The Secretary of States Office says out of 48,700 mail-in ballot requests, only 25,000 have been received.
“At this point it’s Friday, we’ve got a Labor Day holiday on Monday, I would not risk having the ballot get there September 9th and then having your vote not count,” Secretary of State Nellie Gorbea said.
All you have to do is find your nearest drop box on vote.ri.gov and drop it in the bin. You can then check the website to make sure your ballot has been received.
That’s where ABC 6 spoke to Aaron Gregoire.
“It’s more for ease,’ Gregoire said. “I’m concerned the polling stations are going to be kind of crazy during Election Day.”
The Secretary of State says if you check the website on September 8 and your ballot has not been received, you can still vote provisionally.
For those who did not request mail-in ballots, but are concerned about crowds on Primary Day, you can still vote early Friday and Monday.
However, not everyone is convinced about the new widespread mail-in voting system.

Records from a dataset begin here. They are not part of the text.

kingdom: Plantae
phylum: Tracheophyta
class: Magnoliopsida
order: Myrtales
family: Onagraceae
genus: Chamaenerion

“If you can go to the store with a mask, why can’t you go to the ballot with a mask?” David Gomes of East Providence said. “I am definitely voting in person.”
In Massachusetts, votes are still being counted days after the primaries.
However, Gorbea says every state has its own system. Rhode Island recently purchased high speed scanning and sorting equipment for the board of elections that will help with the processing of mail-in sorting ballots.
“We are receiving a lot more mail-in ballots this year than ever before,” Gorbea said. “So, as part of the way to speed up the process, those machines are helping us automate processes that would otherwise take a lot of people and a lot of time.”
If you have any questions related to voting, call the voter information hotline at 211.